Некоторое время они спорили, какой фрукт обладает большей невинностью, а потом Клещев спросил:
– Так ты уже прознал, которая именно дама понесла от тебя дите?
– Еще нет, – беспечно отозвался Ржевский. – Я вчера на балу у Абрамовой был, там хотел разузнать. Да не разузнал ничего и только полночи в кабаке просидел. А теперь вот сижу, как истукан, а для какого дитяти, так и не знаю.
– Хм, мне думается, что это не последнее дело – узнать, кто мать твоего ребенка. Это, я полагаю, весьма даже существенное обстоятельство – кто мать, – Клещев для большей убедительности своих слов поднял вверх палец. – Вдруг не ровен час окажется, что это какая-нибудь…
– Ты, Клещев, говори, да не заговаривайся! – поручик сверкнул глазами. – Я только с благородными дамами дело имею!
– Хм… только с благородными… А мадам Курносова?
– Мадам Курносова не в счет. У нее и без меня и муж есть, и дети. Зачем бы она стала мне писать да еще цветочек засушенный вкладывать? Такое просто невозможно!
– Почему ж невозможно?
– Они скобяными товарами торгуют, откуда там цветочку взяться!
– А эта… как ее… в соседнем доме квартирует, вдова коллежского асессора… Я ее видел у тебя…
– А, эта… Но зачем она бы стала послание мне отправлять, когда просто могла сама сюда прийти?

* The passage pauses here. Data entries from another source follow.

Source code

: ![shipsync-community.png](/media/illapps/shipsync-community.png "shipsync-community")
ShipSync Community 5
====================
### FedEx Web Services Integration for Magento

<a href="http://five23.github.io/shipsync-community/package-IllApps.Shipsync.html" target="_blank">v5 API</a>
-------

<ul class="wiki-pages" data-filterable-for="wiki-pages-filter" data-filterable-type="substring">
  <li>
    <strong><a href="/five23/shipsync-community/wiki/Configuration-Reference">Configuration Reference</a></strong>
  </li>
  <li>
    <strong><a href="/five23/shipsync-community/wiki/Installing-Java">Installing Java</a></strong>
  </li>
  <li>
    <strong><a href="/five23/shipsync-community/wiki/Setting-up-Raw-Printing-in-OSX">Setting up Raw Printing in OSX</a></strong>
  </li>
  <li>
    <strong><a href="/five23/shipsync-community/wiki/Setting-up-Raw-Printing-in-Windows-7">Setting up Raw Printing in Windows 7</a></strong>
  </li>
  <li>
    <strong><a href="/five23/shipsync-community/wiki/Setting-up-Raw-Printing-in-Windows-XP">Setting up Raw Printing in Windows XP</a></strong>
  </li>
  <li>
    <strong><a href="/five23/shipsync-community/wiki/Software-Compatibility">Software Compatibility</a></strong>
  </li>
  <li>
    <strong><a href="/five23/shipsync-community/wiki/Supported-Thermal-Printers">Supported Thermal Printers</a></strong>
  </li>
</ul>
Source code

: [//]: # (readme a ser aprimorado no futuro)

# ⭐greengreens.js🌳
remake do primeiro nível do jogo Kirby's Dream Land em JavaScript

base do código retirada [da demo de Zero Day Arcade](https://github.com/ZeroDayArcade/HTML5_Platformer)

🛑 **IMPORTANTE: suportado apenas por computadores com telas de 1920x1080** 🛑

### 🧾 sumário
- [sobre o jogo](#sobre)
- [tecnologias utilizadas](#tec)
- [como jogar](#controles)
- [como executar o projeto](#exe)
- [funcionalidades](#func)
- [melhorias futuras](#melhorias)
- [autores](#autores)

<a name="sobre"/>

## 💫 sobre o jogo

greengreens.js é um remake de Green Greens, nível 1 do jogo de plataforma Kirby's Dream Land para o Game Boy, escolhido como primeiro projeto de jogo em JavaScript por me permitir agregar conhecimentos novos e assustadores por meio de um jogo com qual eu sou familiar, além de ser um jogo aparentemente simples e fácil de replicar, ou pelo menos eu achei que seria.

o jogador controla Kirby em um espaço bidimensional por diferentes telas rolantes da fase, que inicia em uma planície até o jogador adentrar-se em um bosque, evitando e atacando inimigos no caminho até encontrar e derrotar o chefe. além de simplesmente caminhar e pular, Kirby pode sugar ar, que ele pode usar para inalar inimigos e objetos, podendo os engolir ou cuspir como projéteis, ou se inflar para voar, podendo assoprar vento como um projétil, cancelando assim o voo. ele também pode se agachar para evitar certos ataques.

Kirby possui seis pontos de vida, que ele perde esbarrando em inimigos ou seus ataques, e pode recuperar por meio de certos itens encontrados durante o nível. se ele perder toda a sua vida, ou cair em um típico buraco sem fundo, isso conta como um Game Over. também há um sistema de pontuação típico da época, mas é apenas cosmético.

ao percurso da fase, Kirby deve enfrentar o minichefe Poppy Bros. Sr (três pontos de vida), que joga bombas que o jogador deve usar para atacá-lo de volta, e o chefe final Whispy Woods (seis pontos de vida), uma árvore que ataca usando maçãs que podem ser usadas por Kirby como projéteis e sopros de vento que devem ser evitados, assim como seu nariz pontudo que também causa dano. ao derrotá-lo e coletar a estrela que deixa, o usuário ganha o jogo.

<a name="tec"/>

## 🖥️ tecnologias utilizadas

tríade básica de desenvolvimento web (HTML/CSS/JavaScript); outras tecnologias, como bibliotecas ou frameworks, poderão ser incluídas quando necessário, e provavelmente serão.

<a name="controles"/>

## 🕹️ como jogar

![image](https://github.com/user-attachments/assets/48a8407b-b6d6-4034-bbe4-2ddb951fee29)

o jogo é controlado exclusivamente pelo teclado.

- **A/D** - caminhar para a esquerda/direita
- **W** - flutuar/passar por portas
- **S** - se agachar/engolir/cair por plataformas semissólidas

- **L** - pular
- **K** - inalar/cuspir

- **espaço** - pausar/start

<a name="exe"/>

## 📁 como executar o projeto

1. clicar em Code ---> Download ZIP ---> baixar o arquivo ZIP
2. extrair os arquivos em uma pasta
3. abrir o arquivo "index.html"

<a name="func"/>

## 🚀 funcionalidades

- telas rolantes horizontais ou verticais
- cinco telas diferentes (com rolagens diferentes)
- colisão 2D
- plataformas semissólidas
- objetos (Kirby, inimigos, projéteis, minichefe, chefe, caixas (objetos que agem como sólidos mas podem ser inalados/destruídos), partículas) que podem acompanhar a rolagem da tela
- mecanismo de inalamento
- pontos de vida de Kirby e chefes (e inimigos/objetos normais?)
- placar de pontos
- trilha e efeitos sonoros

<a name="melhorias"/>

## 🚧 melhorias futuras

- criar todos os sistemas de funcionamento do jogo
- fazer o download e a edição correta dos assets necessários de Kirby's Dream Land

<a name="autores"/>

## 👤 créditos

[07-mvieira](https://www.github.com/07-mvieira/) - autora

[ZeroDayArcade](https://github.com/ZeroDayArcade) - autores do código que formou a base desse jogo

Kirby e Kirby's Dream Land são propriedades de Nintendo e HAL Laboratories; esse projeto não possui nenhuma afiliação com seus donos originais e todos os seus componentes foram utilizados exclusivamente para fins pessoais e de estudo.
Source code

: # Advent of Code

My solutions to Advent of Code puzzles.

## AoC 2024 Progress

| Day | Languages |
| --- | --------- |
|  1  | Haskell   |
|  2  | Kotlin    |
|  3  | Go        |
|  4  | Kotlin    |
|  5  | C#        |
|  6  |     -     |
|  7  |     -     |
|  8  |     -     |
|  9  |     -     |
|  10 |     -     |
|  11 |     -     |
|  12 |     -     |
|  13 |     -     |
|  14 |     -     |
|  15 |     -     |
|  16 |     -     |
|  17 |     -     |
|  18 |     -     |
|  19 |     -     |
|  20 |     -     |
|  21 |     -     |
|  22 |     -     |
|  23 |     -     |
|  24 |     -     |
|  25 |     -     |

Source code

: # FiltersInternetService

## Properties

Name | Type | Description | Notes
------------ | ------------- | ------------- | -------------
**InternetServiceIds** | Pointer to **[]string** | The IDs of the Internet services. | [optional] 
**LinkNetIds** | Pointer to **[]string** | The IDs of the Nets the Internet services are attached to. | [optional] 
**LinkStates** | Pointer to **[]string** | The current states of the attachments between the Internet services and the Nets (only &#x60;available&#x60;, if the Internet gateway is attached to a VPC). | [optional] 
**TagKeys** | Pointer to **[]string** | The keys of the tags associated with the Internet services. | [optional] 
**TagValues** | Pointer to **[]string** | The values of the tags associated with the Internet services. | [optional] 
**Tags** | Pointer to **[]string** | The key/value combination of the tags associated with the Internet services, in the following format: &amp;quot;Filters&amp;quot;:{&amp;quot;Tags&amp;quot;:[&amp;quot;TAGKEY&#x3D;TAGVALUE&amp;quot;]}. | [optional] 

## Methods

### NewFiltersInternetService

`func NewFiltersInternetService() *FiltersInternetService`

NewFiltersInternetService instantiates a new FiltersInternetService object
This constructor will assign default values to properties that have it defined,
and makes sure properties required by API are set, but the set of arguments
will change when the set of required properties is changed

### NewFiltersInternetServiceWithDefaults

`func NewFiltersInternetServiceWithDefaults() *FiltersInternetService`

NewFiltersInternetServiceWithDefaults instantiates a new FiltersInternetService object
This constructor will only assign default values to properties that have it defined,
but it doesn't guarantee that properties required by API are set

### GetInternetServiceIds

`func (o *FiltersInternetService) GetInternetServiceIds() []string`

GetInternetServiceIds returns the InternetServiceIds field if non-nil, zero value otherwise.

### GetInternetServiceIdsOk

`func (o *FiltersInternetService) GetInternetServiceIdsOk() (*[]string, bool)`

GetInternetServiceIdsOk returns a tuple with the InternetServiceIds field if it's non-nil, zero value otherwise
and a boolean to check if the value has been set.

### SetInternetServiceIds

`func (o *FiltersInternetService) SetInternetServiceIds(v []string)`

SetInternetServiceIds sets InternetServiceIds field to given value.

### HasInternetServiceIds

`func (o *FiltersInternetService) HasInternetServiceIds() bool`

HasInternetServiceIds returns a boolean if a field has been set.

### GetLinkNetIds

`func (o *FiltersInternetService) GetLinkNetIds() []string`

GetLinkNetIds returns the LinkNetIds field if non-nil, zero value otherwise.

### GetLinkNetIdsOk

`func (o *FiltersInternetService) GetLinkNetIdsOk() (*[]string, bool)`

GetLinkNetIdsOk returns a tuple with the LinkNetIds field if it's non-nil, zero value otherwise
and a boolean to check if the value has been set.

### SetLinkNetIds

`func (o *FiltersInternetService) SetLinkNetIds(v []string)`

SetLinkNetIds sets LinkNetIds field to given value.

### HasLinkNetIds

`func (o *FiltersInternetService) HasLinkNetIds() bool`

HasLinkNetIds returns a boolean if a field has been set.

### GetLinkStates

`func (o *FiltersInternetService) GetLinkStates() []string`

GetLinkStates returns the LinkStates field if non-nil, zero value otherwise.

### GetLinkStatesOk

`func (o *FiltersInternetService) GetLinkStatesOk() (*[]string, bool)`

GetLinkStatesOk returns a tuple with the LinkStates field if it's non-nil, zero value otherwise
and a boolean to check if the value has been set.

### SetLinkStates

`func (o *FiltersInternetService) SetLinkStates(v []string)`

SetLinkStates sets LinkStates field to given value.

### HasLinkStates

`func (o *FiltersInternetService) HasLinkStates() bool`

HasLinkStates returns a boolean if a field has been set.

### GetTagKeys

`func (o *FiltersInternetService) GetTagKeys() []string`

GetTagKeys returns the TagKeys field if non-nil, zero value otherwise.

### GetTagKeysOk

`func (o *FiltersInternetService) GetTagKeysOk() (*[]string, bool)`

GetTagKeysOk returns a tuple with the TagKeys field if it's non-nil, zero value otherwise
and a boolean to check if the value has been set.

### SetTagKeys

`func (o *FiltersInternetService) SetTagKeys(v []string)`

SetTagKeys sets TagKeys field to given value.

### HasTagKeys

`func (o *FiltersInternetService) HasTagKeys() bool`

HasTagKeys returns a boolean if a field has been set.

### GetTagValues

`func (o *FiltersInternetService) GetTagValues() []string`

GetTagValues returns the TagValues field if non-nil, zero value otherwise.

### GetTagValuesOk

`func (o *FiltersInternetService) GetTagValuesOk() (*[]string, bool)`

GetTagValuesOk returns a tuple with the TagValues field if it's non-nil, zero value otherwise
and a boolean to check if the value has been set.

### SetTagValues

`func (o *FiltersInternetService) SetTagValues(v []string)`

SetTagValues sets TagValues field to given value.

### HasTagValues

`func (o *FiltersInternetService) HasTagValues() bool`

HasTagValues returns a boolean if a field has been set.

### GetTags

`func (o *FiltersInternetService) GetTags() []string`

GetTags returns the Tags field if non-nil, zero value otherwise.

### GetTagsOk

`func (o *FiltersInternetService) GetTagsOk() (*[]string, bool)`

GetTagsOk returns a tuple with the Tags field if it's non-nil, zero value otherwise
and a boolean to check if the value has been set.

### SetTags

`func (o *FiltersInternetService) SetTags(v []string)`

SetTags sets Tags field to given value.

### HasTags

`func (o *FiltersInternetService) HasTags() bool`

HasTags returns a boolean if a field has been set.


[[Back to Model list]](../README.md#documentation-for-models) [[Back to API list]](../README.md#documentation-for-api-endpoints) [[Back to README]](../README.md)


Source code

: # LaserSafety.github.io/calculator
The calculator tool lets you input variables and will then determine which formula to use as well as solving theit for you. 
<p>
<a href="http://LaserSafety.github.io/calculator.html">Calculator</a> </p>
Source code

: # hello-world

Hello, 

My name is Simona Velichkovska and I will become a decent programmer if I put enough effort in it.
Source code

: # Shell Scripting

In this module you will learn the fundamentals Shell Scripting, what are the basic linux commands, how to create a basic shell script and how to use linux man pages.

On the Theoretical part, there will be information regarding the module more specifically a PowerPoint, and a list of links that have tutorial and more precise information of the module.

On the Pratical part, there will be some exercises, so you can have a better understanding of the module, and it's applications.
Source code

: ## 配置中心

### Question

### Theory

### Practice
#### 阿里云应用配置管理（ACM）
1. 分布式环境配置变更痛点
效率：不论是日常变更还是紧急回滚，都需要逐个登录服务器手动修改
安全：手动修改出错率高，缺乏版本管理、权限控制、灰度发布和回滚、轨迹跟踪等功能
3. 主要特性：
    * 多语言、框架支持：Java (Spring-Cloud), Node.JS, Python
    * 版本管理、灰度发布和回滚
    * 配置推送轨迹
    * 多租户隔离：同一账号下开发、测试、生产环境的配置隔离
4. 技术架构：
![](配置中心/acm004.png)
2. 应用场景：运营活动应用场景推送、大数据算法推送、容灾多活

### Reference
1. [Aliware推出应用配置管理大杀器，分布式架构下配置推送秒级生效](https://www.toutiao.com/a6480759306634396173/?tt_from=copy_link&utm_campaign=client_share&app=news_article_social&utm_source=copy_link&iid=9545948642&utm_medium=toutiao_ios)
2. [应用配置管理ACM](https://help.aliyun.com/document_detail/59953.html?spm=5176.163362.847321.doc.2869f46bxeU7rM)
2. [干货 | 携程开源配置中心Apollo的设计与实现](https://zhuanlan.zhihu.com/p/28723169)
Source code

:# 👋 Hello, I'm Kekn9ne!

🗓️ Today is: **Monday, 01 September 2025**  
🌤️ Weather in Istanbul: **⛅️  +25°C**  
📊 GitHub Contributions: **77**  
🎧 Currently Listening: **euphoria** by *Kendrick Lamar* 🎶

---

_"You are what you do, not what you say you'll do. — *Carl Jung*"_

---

– Пожалуй. А белошвейки из Колягина?
– Тьфу, типун тебе на язык! Нашел, кого вспомнить!
– Или мадам Берендеева.
– Это кто ж такая? – Ржевский оживился и повернул голову в сторону товарища, но, услышав жалобное восклицание художника «не извольте шевелиться», вернулся в прежнее положение и шепотом переспросил, о какой даме речь.
– Ну, Берендеева… Помнишь, на балу в Аничковом была такая дама в лилиях, – попытался объяснить Клещев. – Ты еще в ее альбом стишок написал.
Ржевский наморщил лоб, пытаясь вспомнить, какой именно даме он посвятил стих, но так и не вспомнил.
– Ну, беленькая такая, миленькая, пышненькая, мамаша у нее еще майорша, – не унимался Клещев. – Ну, такая… с длинным хвостом.
– С хвостом? – ужаснулся Ржевский.
– Ну, с хвостом в смысле прически, а не с таким… Да что у тебя за мысли какие, право, странные!
– А-а-а-а, с длинною такою косою! – протянул поручик. – Как же – помню, помню… Так, постой, это ж вроде не моя, а твоя пассия?!
Прапорщик некоторое время стоял в глубоком раздумье, а затем с досадою хлопнул себя по лбу – дескать, как это он так опростоволосился, приписав собственную возлюбленную товарищу:
– Ну, да, пожалуй, что моя… Впрочем, какая разница!
– Эй, Голубцов, ты еще не закончил портрет? – с досадой спросил Ржевский. – Позирую уж два часа, живот от голода свело.
Художник отвечал, что портрет не готов – надобно потерпеть еще хотя бы часик.